Access participates in a seminar on Energy Communities in Copenhagen
In October, ACCESS researchers from Aarhus University attended a seminar on energy communities in Copenhagen. The seminar was organized by Sun in the City, a Danish sister project to ACCESS, coordinated by the city of Copenhagen. The main aim of the project is to examine the establishment and feasibility of energy communities in local neighbourhoods in metropolitan areas, and thus respond to the current agenda of the EU Directive to national laws and regulation.
In close collaboration with four local areas in Copenhagen, Sun in the City engages with citizens, public institutions and businesses to examine and promote energy communities and stimulate the transition to post-carbon cities through local initiatives. The local neighbourhoods use regeneration programs as an opportunity and a platform for testing local production and sustainable consumption of clean energy, specifically solar panels and systemic smart control of heating in high rise buildings. During the seminar, similarities between the ACCESS pilot initiatives and key topics were also discussed.
The seminar targeted two specific aspects of local energy communities. Firstly, the Sun in the City model of individual energy use by households in the neighbourhood was presented. Participants discussed how a detailed overview can be integrated with the monitoring and pricing of energy at a household level, providing the structure for exchange and sharing of locally produced renewable energy. Furthermore, transparency, accessibility and the translation of expert information were discussed to motivate a higher engagement of non-expert residents to more energy-efficient behaviour.

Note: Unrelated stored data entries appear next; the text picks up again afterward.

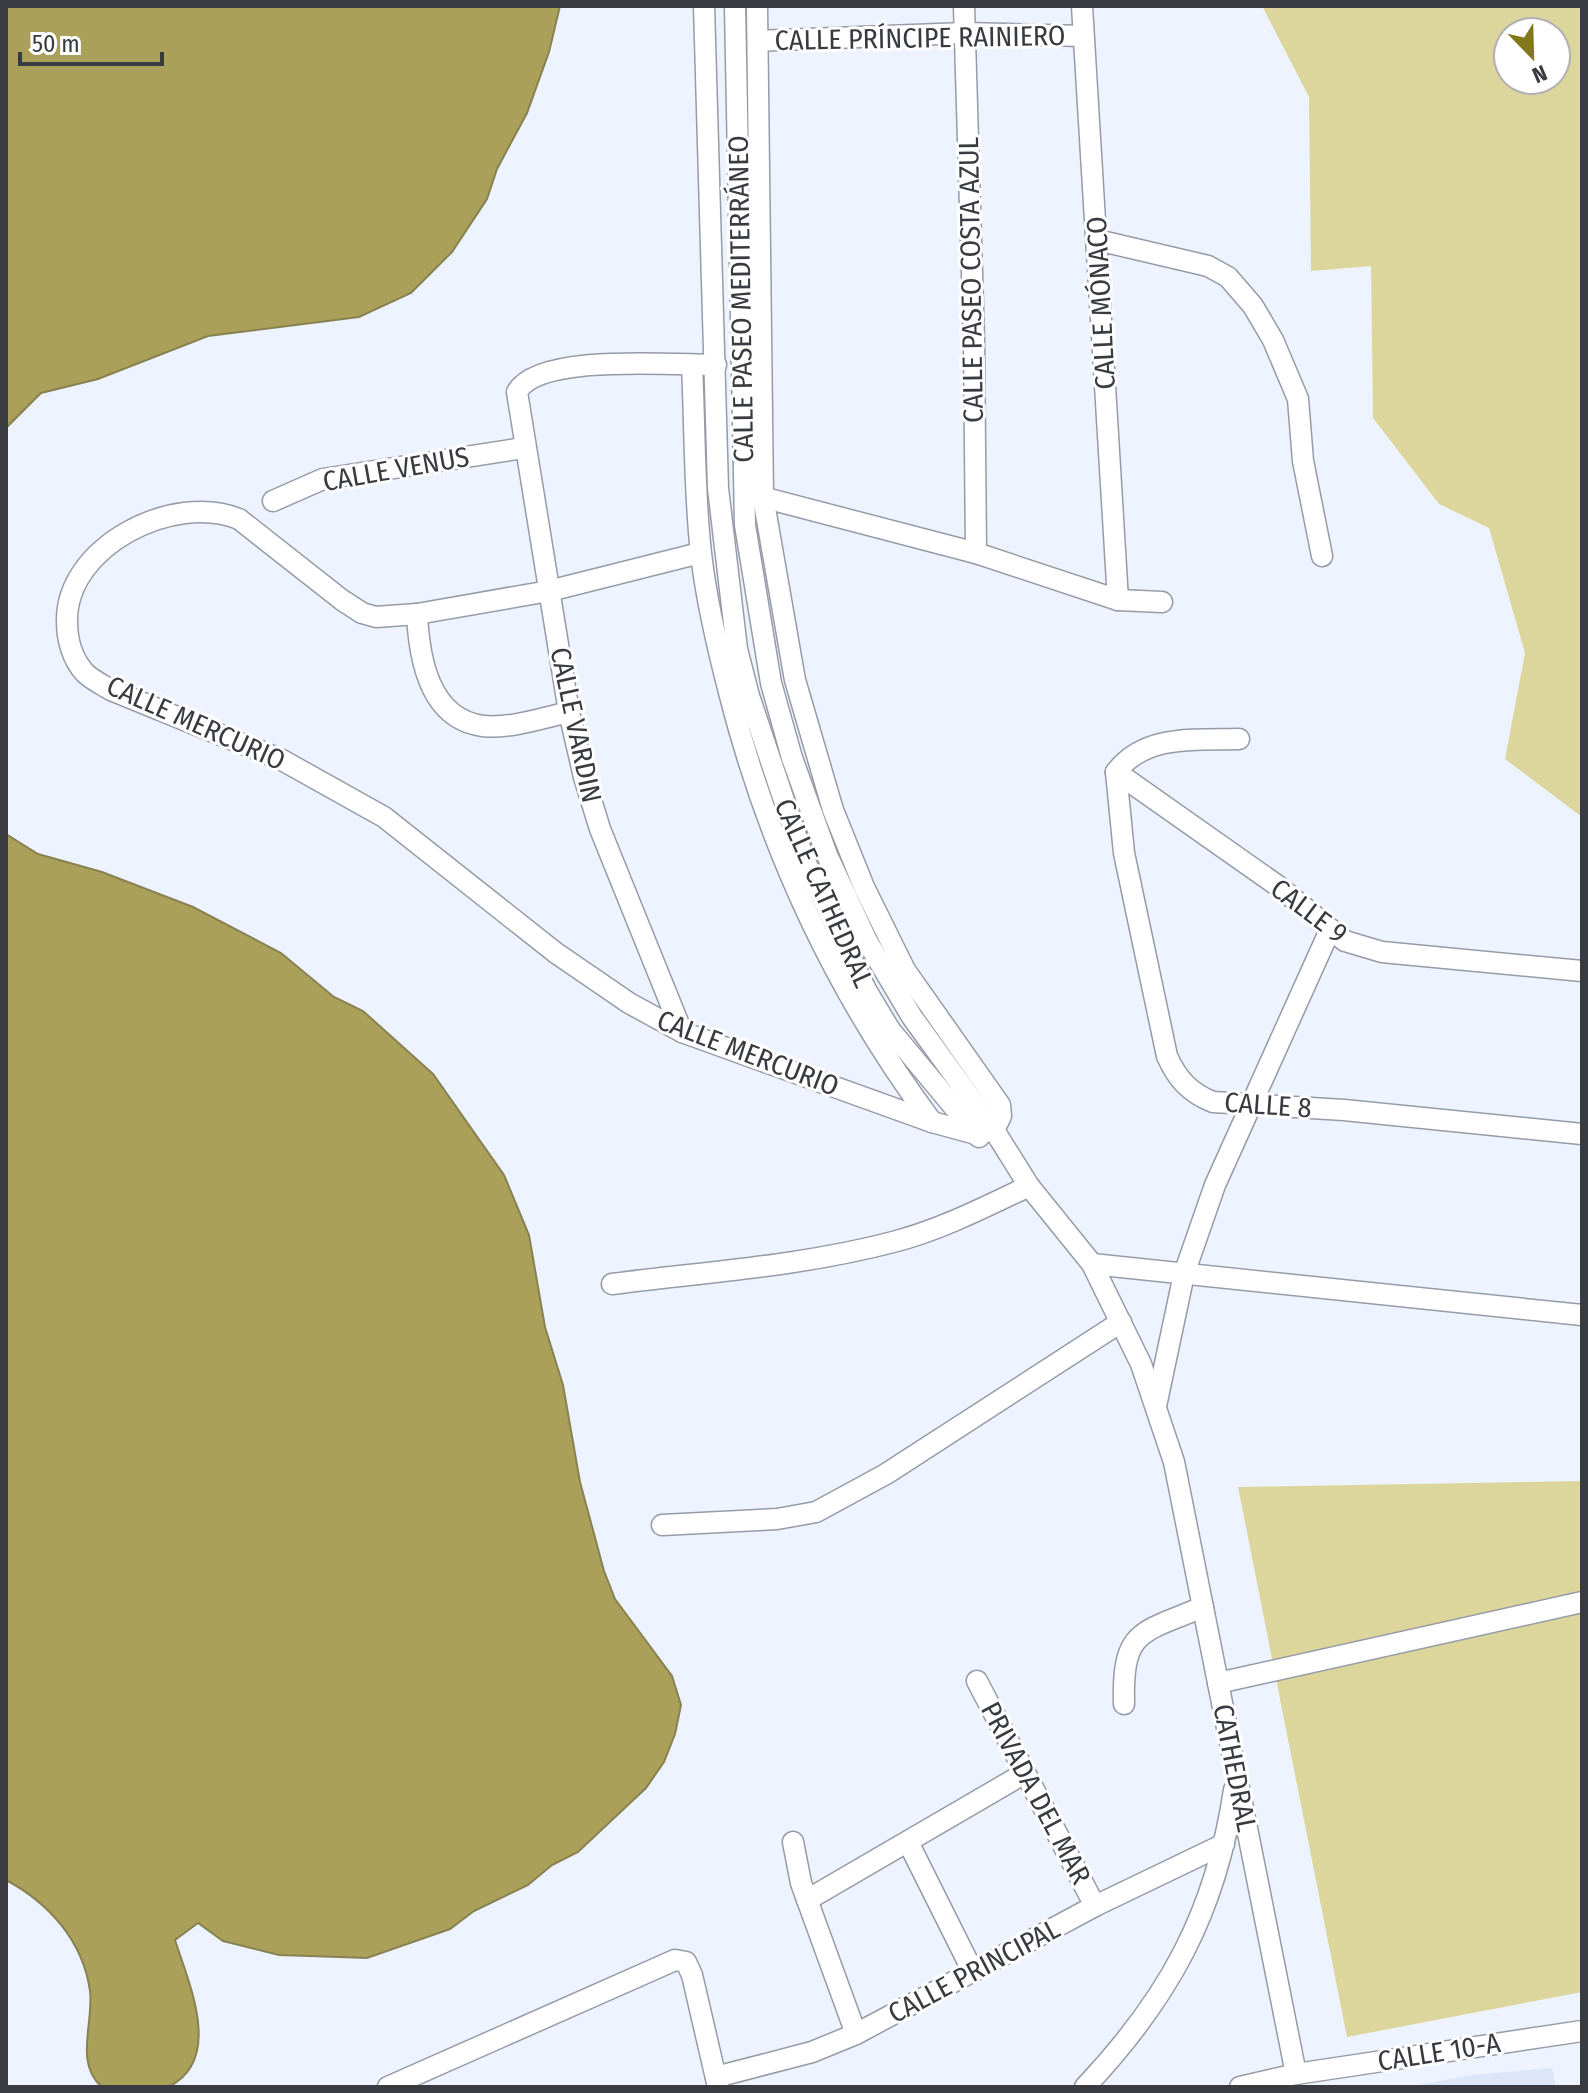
<svg xmlns="http://www.w3.org/2000/svg" width="1588" height="2093" viewBox="0 0 1588 2093" font-family="'Fira Sans Condensed',sans-serif">
  <rect width="100%" height="100%" fill="#edf3ff"/>
  <polygon fill="#dde6f9" points="1552,2068 1556,2087 1407,2087 1471,2075"/>
  <g fill="#ddd69c" fill-rule="evenodd">
    <path d="M1262,6h320v811l-77,-58 20,-106 -36,-125 -50,-24 -66,-86 -2,-152 -60,5 -2,-174zM1508,32h48v48h-48z"/>
    <polygon points="1582,1481 1582,1992 1347,2037 1238,1487"/>
  </g>
  <g fill="#aaa059" stroke="#888252" stroke-width="2">
    <polygon points="6,6 560,6 549,52 527,113 497,169 487,199 452,252 411,293 359,317 208,336 98,379 41,393 6,428"/>
    <path d="M6,834l32,20 64,18 91,35 88,46 53,44 29,14 70,63 71,101 25,60 16,92 18,58 17,97 24,89 11,28 57,77 9,29 -6,29 -11,28 -18,26 -68,64 -26,13 -24,20 -54,26 -24,18 -83,29 -88,-3 -56,-14 -25,-18 -23,17c14,44 49,120 -7,147h-66c-28,-23 -8,-65 -12,-96 -7,-50 -41,-88 -84,-111z"/>
  </g>
  <g fill="none" stroke-linecap="round" stroke-linejoin="round">
    <g stroke="#969ba7" stroke-width="23">
      <g id="minor">
        <polyline points="704,6 718,488 737,649 749,696 803,857 866,990 890,1030 979,1137"/>
        <polyline points="735,6 745,525 771,683 792,758 827,855 867,941 912,1017 994,1130 1029,1186 1092,1264 1141,1364 1174,1462 1296,2074"/>
        <polyline points="757,6 763,497 795,680 833,810 864,887 905,970 1000,1105 1001,1116 994,1130"/>
        <polyline points="964,6 974,340 976,553"/>
        <polyline points="1082,6 1118,600"/>
        <polyline points="758,41 965,33 1082,36"/>
        <polyline points="1097,240 1208,266 1228,277 1253,306 1273,340 1298,399 1303,461 1322,556"/>
        <path d="M692,365c3,62 2,127 9,188 5,48 17,97 29,143 40,156 106,297 202,426"/>
        <polyline points="754,495 976,553 1118,600 1162,602"/>
        <polyline points="273,501 323,479 523,448"/>
        <path d="M700,553l-151,38 -132,23 -41,3 -14,-4 -20,-13 -103,-81c-65,-27 -173,27 -172,102 0,18 5,38 18,52 7,7 18,12 26,17l171,70 102,57 172,136 73,50 53,29 250,90 44,12 18,-4"/>
        <path d="M417,614c2,44 12,105 66,112 27,3 59,-8 86,-14"/>
        <path d="M1116,772l8,81 43,203c10,23 23,37 46,46l131,8 238,24"/>
        <polyline points="1116,772 1278,886 1345,941 1382,952 1582,971"/>
        <path d="M1116,772c29,-38 80,-32 123,-33"/>
        <path d="M682,1032l-82,-203 -16,-52 -15,-65 -52,-320c21,-39 157,-27 199,-27"/>
        <polyline points="1092,1264 1582,1315"/>
        <path d="M612,1284c93,-12 190,-18 281,-42 47,-12 92,-35 136,-56"/>
        <polyline points="1156,1406 1184,1274 1215,1185 1329,932"/>
        <polyline points="662,1525 777,1519 816,1512 886,1474 1121,1322"/>
        <polyline points="977,1681 1095,1906"/>
        <polyline points="1218,1683 1582,1602"/>
        <path d="M1124,1704c-2,-74 16,-71 79,-97"/>
        <polyline points="793,1842 801,1883 856,2034"/>
        <polyline points="908,1842 973,1972"/>
        <polyline points="807,1900 1025,1773"/>
        <polyline points="716,2077 812,2052 856,2034 1095,1906 1224,1844"/>
        <polyline points="388,2087 675,1960 686,1962 692,1975 718,2087"/>
        <path d="M1085,2087c84,-89 131,-175 149,-297"/>
        <polyline points="1240,2087 1296,2074 1582,2031"/>
      </g>
    </g>
    <use href="#minor" stroke="#fff" stroke-width="20"/>
  </g>
  <g text-anchor="middle" dominant-baseline="central" stroke-width="6" stroke-linejoin="round" paint-order="stroke">
    <g font-size="28" fill="#393b40" stroke="#fff">
      <text transform="translate(920 38) rotate(-1)">CALLE PRÍNCIPE RAINIERO</text>
      <text transform="translate(971 280) rotate(-91)">CALLE PASEO COSTA AZUL</text>
      <text transform="translate(741 299) rotate(-91)">CALLE PASEO MEDITERRÁNEO</text>
      <text transform="translate(1101 303) rotate(-93)">CALLE MÓNACO</text>
      <text transform="translate(396 469) rotate(-10)">CALLE VENUS</text>
      <text transform="translate(196 723) rotate(24)">CALLE MERCURIO</text>
      <text transform="translate(576 725) rotate(78)">CALLE VARDIN</text>
      <text transform="translate(824 893) rotate(66)">CALLE CATHEDRAL</text>
      <text transform="translate(1309 911) rotate(37)">CALLE 9</text>
      <text transform="translate(748 1053) rotate(21)">CALLE MERCURIO</text>
      <text transform="translate(1268 1105) rotate(4)">CALLE 8</text>
      <text transform="translate(1235 1768) rotate(79)">CATHEDRAL</text>
      <text transform="translate(1036 1793) rotate(62)">PRIVADA DEL MAR</text>
      <text transform="translate(974 1971) rotate(-28)">CALLE PRINCIPAL</text>
      <text transform="translate(1439 2052) rotate(-9)">CALLE 10-A</text>
    </g>
  </g>
  <rect width="1588" height="2093" fill="none" stroke="#393b40" stroke-width="16"/>
  <g transform="translate(1532 56) rotate(157)"><circle r="38" fill="#ffffff" stroke="#b0b1b3" stroke-width="2"/>
  <path d="M0-6L14 30L0 20L-14 30Z" fill="#83771b"/>
  <text y="-12" font-size="22" font-weight="bold" text-anchor="middle" fill="#393b40">N</text>
  </g>
  <path d="M20 52v12h142v-12" fill="none" stroke="#393b40" stroke-width="4"/>
  <text x="32" y="52" font-size="24" fill="#393b40" stroke="#ffffff" stroke-width="6" paint-order="stroke">50 m</text>
</svg>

Secondly, the seminar presented and discussed the Sun in the City framework for analysing the active engagement of the residents in the targeted urban neighbourhoods. The framework was also discussed at a public local government level in regards to the promotion and establishment of urban energy communities. Participants discussed the modes of governance, public administration and decision making. All of which can initiate and facilitate urban energy communities and also transform the roles of public policymakers in the transition to post-carbon cities through inter alia local energy communities. The complementary pillar of the framework investigates the significance of tapping into and promoting place-based communities among local social actors as the basis on which the self-sustained energy communities can be based.